Polska czerwoną wyspą
Przedstawiona przez portal infografika pokazuje, że nie wszystkie kraje Unii Europejskiej odnotowały recesję. Oprócz Polski, spadek gospodarczy wystąpił w: Czechach (-0,3), Niemczech (-0,2), Austrii (-0,7), Węgrzech (-0,4), Włoszech (-0,1), Szwecji (-0,6), Finlandii, (-0,2), Litwie (-1,7).
Ciąg dalszy artykułu znajduje się pod grafiką.
Sasin: Sytuacja jest “o niebo lepsza” niż w czasach “poprzedników”
Jednak najwyraźniej według prominentnego polityka obozu władzy powyższe dane to nie jest powód do poważnych zmartwień. Szef MAP chwalił rząd, do którego należy, twierdząc, że pod rządami PiS Polska mogła pochwalić się wzrostem, który miał być “rekordowy”.
– Zawsze byliśmy w czołówce. Należy się przejmować, natomiast w dalszym ciągu jesteśmy w dobrej sytuacji
– chełpił się działacz partyjny PiS.
Zaatakował także bliżej niesprecyzowanych “poprzedników”, mówiąc, że obecnie sytuacja gospodarcza jest “o niebo lepsza” niż była, kiedy Polską administrowali “poprzednicy”.
– Jeśli popatrzymy, o ile wzrosły pensje w latach rządu ZP, PiS, to będę bronił tezy, że te pensje są wyższe realnie, niż jak obejmowaliśmy władzę, w stosunku do cen. Pensje, emerytury, pensja minimalna
– twierdził Sasin.
Polityk: Inflację spowodował “ten duży wypływ pieniądza”
W rozmowie poruszony został także kolejny wyraźny symptom kryzysu gospodarczego w Polsce – wysoka inflacja. Sasin przyznał, że “w jakimś stopniu” do wzrostu inflacji przyczynił się “ten duży wypływ pieniądza”, czyli, mówiąc wprost – wyemitowanie przez NBP dodatkowej gotówki bez pokrycia.
Następnie zarysował przed słuchaczami audycji przykrą alternatywę: albo inflacja, albo – jak sam nazwał – “armagedon w gospodarce, kilka milionów bezrobotnych, upadek firm”

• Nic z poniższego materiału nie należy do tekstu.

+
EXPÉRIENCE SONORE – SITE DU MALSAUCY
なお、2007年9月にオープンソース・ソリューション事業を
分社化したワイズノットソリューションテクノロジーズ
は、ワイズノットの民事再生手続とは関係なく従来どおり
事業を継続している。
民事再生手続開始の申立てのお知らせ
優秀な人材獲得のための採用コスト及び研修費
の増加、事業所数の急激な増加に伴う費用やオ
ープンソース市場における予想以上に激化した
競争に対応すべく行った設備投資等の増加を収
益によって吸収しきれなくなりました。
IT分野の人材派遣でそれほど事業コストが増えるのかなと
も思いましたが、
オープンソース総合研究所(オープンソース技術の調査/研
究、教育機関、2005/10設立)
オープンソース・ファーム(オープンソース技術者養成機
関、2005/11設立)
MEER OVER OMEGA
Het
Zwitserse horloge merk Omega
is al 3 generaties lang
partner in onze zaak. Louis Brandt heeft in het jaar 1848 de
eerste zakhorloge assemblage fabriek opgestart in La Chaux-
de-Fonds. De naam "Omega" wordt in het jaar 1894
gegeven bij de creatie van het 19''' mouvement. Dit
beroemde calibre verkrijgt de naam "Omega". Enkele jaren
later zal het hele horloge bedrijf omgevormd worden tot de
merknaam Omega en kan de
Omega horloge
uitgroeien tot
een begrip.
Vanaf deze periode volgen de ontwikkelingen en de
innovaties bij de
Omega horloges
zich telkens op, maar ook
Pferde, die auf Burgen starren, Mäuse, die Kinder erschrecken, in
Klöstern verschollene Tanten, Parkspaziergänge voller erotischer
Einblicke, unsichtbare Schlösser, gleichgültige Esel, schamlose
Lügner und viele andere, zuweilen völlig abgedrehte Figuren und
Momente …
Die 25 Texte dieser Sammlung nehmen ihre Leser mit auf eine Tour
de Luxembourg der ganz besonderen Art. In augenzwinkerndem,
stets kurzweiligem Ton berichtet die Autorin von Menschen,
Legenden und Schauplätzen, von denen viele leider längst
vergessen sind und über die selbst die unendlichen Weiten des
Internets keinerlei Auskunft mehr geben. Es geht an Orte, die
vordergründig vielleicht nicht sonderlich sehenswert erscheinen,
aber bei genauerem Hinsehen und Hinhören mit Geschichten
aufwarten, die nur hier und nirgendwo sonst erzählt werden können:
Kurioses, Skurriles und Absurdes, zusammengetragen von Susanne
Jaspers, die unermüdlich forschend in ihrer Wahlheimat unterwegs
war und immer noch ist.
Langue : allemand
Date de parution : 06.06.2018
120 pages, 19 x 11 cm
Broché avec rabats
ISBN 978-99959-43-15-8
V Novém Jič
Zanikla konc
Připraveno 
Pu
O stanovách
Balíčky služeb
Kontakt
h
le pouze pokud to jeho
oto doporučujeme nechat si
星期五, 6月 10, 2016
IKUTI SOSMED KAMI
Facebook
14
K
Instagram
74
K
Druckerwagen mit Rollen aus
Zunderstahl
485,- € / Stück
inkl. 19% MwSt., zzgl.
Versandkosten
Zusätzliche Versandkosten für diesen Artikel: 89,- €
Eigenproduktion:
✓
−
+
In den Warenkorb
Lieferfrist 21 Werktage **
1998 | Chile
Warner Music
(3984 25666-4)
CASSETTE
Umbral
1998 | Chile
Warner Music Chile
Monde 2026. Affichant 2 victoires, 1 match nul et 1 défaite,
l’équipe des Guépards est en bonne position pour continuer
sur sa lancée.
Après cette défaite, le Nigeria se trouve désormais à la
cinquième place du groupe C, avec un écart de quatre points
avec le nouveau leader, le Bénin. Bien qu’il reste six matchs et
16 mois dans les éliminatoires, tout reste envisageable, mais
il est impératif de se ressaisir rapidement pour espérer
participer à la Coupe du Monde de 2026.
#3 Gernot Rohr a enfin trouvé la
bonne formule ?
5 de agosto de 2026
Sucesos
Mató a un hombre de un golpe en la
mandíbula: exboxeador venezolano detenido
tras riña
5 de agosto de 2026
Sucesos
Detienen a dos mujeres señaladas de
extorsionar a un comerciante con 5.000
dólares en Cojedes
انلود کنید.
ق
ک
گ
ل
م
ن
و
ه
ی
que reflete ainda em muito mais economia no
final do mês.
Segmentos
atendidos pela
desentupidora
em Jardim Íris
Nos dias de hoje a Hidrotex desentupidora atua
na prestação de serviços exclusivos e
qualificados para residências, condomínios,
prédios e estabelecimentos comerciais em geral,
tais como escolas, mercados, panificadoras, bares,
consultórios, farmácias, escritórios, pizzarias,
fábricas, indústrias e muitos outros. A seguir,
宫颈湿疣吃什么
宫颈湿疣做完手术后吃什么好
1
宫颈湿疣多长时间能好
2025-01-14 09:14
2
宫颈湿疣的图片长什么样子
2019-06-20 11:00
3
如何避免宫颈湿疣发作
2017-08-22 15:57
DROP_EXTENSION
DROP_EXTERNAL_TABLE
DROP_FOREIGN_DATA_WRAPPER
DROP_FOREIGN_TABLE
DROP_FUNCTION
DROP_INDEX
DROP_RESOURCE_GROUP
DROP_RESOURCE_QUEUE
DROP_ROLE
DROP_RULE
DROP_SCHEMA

– Oba zjawiska są złe, ale trzeba było obronić rynek pracy
– mówił polityk obozu władzy. Nie wyjaśnił jednak, dlaczego działania zmierzające do ograniczenia inflacji miałyby zaowocować wymienionym “armagedonem”.
Nie krył jednak, że ekipa rządząca jest “pełna nadziei”, że “wkrótce” inflację “uda się” ograniczyć.
– Mamy nadzieję, że wkrótce uda się zdusić inflację albo znacząco zmniejszyć
– powiedział polityk.
Kukiz wystartuje z PiS? “Bardzo bym sobie życzył”
Ponadto Sasin wypowiedział się w sprawie dalszej współpracy Kukiza z PiS, w tym także możliwości kandydowania byłego muzyka z list Partii.
– Bardzo bym sobie życzył, żeby tak było. To oczywiście zależy od Pawła Kukiza, czy zechce być z nami. Myślę, że to byłby dla niego dobry wybór, a razem możemy zrobić więcej
– stwierdził.
Ponadto, zapytany o to, czy “Prezes Obajtek jest najlepszy dla Orlenu”, bez wahania odparł “Tak”. Na dociekania prowadzącego, czy szef MAP żałuje zmarnowania 70 milionów publicznych pieniędzy na tzw. wybory kopertowe, Sasin krótko uciął wszelkie wątpliwości: “Nie” – odpowiedział.